Others who have created committees include civil rights activist Andy King – who along with Rice ran unsuccessfully in 2009 against Seabrook and would have pre-existing name recognition – Cheryl Simmons-Oliver, Michael Welch and Pamela Johnson. (Only King and Simmons-Oliver both had raised any money for a run as of the July filings).
Bronx insiders say the most important factor in who ultimately emerges from the prospective nonpartisan special election may well be the backing of Bronx Democratic Leader Carl Heastie, whose Assembly district also overlaps with Seabrook’s Council district.
None of the candidates who have expressed interest are in Heastie’s inner circle, said one Bronx insider, who said Heastie has instead taken a shine to an up-and-coming district leader named Jamaal Bailey.
Heastie and Bailey, a CUNY law school student, ran on the same ticket and were on the same petitions during the 2010 elections.
“He definitely would be near the top of the list,” said the insider said. “I think he might be the guy.”
Bailey, like other potential candidates for the not as-yet-vacant seat, did not return requests for comment. Heastie, who also did not return a request for comment, himself has kept quiet about succession plans, sources said, since Seabrook’s charges are pending and Heastie counts Seabrook as a mentor.
Another person in Heastie’s inner circle who could be a strong contender for his support is Marricka Scott-McFadden, the deputy chief clerk at the Bronx Board of Elections who is Heastie’s former chief of staff.
“It is disrespectful to talk about a potential special election,” Scott-McFadden said. “Councilman Seabrook has been a fighter for our community for decades. I am happy serving the people of the Bronx in my current position.”
“If she wants it, I think county would have to give it to her,” said another Bronx insider. “No one would be closer to Carl.”
On the other hand, Scott-McFadden would have to give up a cushy job at the Board of Elections in order to run.

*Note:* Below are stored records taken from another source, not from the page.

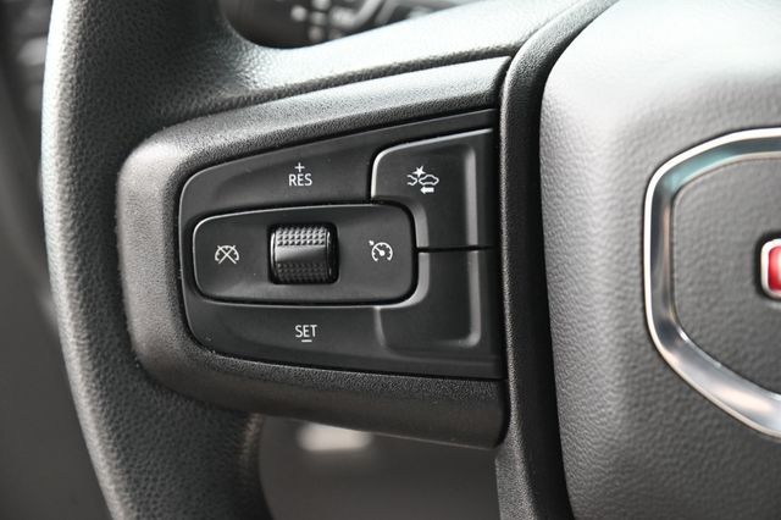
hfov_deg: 19.5
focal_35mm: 105
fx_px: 2277
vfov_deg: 13.0
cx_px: 390
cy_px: 260
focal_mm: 105
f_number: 7.1
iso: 2800
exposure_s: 1/60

J.C. Polanco, a Bronx Republican who chairs the New York City Board of Elections, said he didn’t know whether Scott-McFadden might be interested, but said she had been a “great addition to our Bronx borough office” and that the “experience she gained as Chairman Heastie’s chief of staff has given her tremendous insight into public service.”
Others coming up in conversations among Bronx politicos include Algernon Quattlebaum, who ran in 2009, and Bronx deputy clerk Shirley Saunders, who ran in 2001.
Seabrook, who did not return requests for comment, has kept the lowest of low profiles since his indictment, introducing not a single bill since his re-election in 2009 and registering the Council’s worst attendance record. His trial is scheduled to start at 9:30 a.m. today in Manhattan Federal Court.